Sayyid Qutb actually lived in the United States from November 1948 to August 1950, and wrote about his experiences in revealing ways. While hospitalized for a respiratory ailment in Washington, D.C., in February 1949, he heard of the assassination of al-Banna, an event which, he later claimed implausibly, set the hospital staff to open rejoicing.
His disgust with the gaudy materialism of postwar America was intense. He wrote to an Egyptian friend of his loneliness: “How much do I need someone to talk to about topics other than money, movie stars and car models.”

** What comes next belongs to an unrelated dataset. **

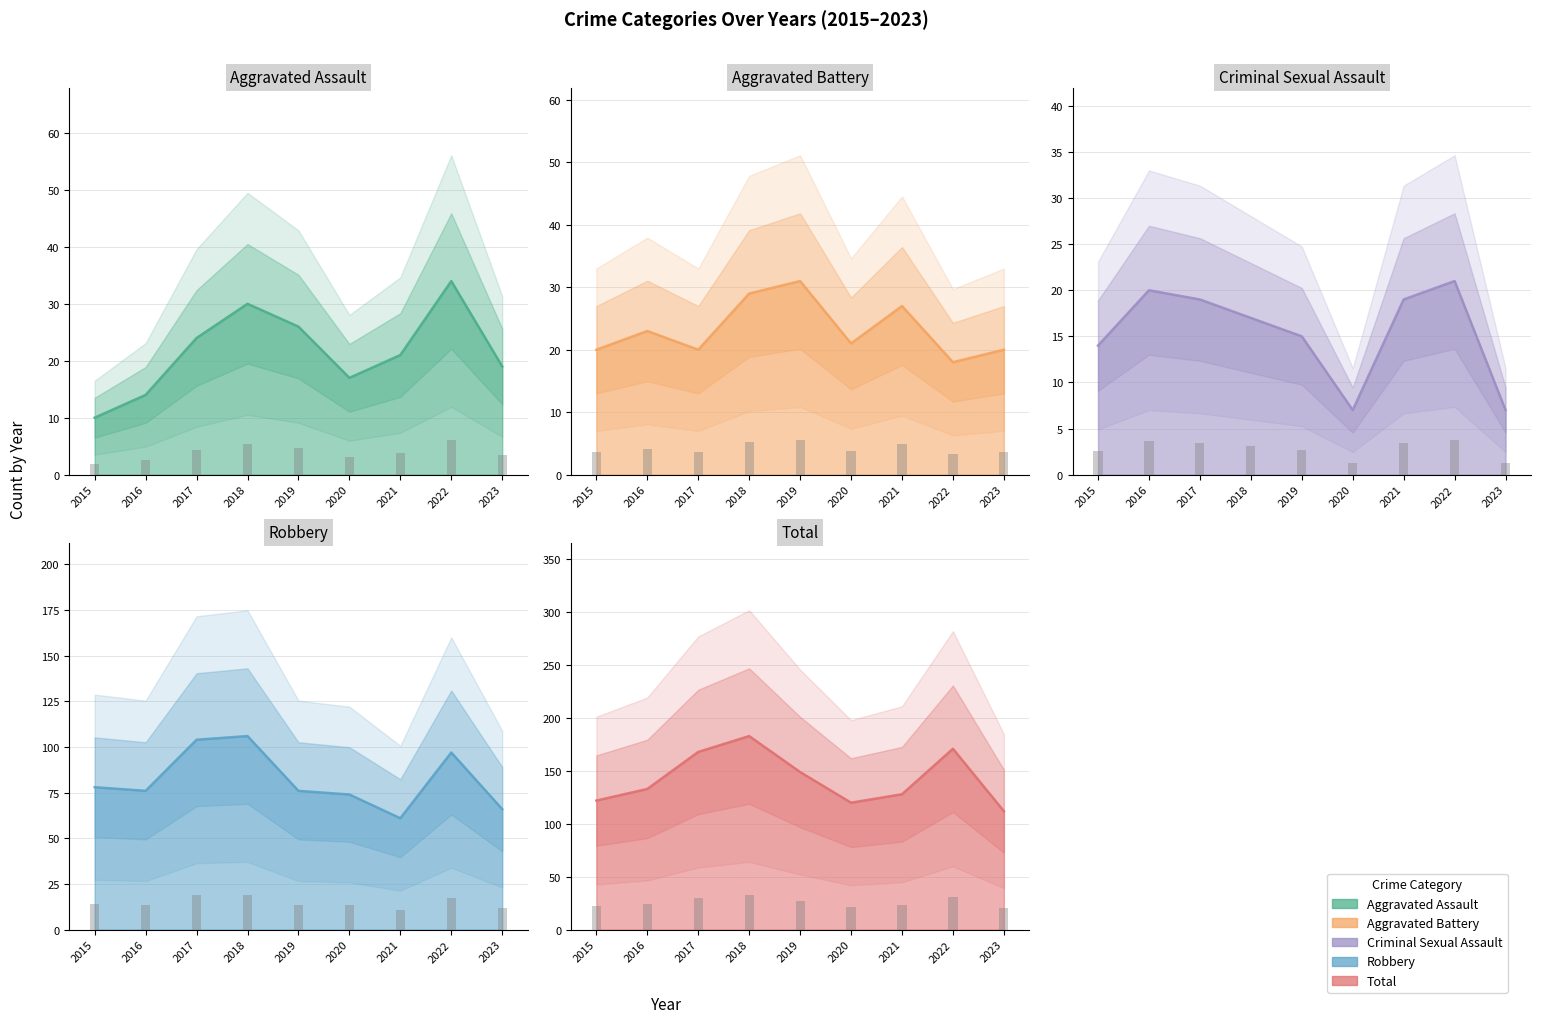

What is the spread (max minus min) of values at 2018?

166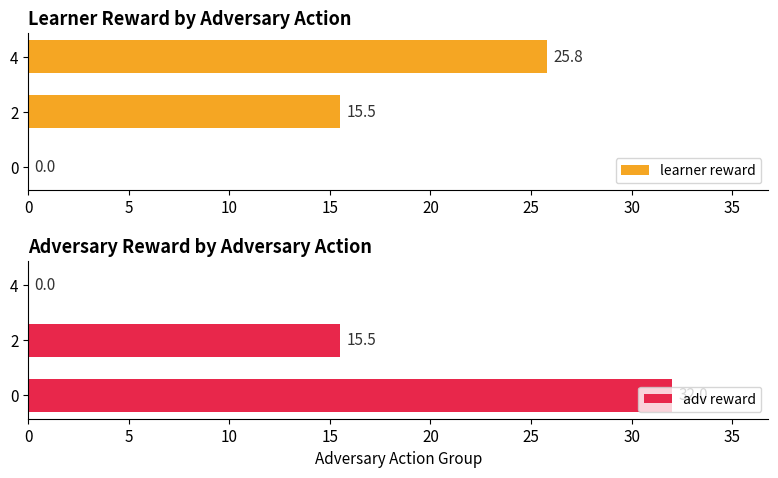

The learner reward series shows 10.7 at 2. True or false?

False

Moving to Greeley, Colorado, he was impressed by the number of churches in the city, but not with the piety they engendered: “Nobody goes to church as often as Americans do. . . . Yet no one is as distant as they are from the spiritual aspect of religion.” He was thoroughly scandalized by a dance after an evening service at a local church: “The dancing intensified. . . . The hall swarmed with legs . . . Arms circled arms, lips met lips, chests met chests, and the atmosphere was full of love.”
The pastor further scandalized Qutb by dimming the lights, creating “a romantic, dreamy effect,” and playing a popular record of the day: “Baby, It’s Cold Outside.” He regarded American popular music in general with a gimlet eye: “Jazz is the favorite music [of America]. It is a type of music invented by [American] Blacks to please their primitive tendencies and desire for noise.”